MIRACLE – Interview d’un neurologue alors qu’une religieuse affirme avoir été guérie en pensant à JPII …
Une religieuse, qui dit avoir souffert de la maladie de Parkinson, affirme aujourd’hui avoir été guérie. Trois questions à Franck Durif, neurologue et directeur du département de neurosciences de l’hôpital de Clermont-Ferrand.
Le témoignage de la religieuse, qui pourrait servir au procès en béatification de Jean Paul II, est-il plausible ?
Sur le plan médical, non. La maladie de Parkinson est une maladie neuro-dégénérative, c’est-à-dire que les cellules nerveuses disparaissent définitivement. Aucune guérison n’est possible aujourd’hui. Il peut éventuellement s’agir d’une maladie de Parkinson peu évolutive dont les symptômes, faibles, sont rendus invisibles par un traitement régulier. Mais cette hypothèse, qui ne correspond pas au témoignage de la religieuse qui se dit définitivement guérie, supposerait de la malhonnêteté de sa part.
Le diagnostic, qui attribuait la maladie de Parkinson à la religieuse, peut-il être faux ?
Oui, d’autant plus que la maladie de Parkinson présente un piège diagnostic. Une simple dépression nerveuse, qui provoque une lenteur physique – l’un des principaux symptômes de Parkinson avec les tremblements – peut être confondue avec cette maladie.
Certains traitements médicamenteux – comme celui contre les bouffées de chaleur chez les femmes ou des médicaments neuroleptiques contre les troubles du comportement psychique – peuvent aussi provoquer des symptômes similaires à la maladie de Parkinson. Si le traitement est arrêté, les symptômes disparaissent. Ce qui pourrait expliquer le cas de la religieuse.
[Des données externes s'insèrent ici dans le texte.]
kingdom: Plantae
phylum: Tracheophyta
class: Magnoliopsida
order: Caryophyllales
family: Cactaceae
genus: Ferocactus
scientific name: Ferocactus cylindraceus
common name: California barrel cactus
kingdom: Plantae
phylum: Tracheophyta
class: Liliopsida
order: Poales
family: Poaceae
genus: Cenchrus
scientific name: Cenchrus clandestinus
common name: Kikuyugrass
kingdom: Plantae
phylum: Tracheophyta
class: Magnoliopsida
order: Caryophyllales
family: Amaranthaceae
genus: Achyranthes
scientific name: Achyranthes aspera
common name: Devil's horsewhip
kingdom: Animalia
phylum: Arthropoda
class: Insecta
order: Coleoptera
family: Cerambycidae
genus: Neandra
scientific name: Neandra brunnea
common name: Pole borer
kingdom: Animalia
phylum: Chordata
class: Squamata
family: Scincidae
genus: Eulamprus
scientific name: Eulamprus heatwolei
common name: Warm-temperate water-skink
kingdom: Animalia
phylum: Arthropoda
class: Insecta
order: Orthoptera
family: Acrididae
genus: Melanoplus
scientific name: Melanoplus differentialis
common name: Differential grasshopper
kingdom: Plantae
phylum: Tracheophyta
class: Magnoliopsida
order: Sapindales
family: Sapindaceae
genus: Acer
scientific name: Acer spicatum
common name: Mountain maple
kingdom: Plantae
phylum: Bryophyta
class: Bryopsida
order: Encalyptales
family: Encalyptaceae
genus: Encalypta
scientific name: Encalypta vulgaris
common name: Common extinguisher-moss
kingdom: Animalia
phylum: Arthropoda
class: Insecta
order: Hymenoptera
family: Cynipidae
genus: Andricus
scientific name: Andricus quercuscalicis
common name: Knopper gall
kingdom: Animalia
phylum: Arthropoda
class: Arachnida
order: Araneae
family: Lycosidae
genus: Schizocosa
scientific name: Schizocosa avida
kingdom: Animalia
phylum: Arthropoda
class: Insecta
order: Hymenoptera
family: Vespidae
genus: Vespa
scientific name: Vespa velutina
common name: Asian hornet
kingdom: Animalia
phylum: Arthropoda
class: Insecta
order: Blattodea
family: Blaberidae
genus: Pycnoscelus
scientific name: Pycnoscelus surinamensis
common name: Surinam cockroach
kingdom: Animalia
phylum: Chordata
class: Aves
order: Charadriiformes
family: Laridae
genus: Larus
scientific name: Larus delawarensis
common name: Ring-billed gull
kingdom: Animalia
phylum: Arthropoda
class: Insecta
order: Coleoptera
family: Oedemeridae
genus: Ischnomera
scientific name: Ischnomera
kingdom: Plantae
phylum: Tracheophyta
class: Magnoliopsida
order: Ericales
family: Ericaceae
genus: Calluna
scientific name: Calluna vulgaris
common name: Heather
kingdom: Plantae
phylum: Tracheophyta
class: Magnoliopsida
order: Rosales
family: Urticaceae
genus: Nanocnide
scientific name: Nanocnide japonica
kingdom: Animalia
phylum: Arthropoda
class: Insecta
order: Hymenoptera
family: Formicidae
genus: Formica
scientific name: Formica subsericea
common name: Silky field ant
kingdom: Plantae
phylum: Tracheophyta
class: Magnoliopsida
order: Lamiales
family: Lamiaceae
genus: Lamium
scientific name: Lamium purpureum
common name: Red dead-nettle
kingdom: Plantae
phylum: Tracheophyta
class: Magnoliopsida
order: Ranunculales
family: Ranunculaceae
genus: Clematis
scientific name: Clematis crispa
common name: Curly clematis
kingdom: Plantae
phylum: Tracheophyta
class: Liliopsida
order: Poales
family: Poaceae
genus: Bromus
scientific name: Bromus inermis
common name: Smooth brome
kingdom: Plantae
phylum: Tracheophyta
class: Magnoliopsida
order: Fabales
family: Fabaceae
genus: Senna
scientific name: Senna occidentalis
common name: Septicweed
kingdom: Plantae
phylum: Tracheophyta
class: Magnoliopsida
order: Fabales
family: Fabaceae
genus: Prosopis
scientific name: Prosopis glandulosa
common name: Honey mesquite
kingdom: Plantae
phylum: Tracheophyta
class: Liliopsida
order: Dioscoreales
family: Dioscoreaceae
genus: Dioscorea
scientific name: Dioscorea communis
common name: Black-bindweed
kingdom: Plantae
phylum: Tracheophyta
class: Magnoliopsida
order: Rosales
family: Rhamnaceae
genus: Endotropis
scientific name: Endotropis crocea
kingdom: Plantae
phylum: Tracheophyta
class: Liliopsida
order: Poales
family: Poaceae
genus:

Autre explication : il peut s’agir de syndromes parkinsoniens dits «psychogènes». C’est-à-dire des troubles psychiatriques qui poussent le malade à reproduire, consciemment par simulation ou inconsciemment par hystérie, les symptômes de Parkinson. A Clermont-Ferrand par exemple, un ou deux cas sont révélés chaque année.
L’annonce par le Vatican qu’il serait donc possible par miracle de guérir de la maladie de Parkinson ne risque-t-elle pas de donner de faux espoirs à vos patients ?
Certains de mes patients se sont montrés sceptiques par rapport à ce que dit l’Eglise. De toute façon, beaucoup d’entre eux, déçus par la prise en charge classique de la médecine, se tournent d’ores et déjà vers des médecines parallèles : homéopathie, acupuncture. D’autres consultent des magnétiseurs, qui sont certes des charlatans mais dont l’activité ne présente aucun risque médical. L’irrationnel fait partie de l’humain.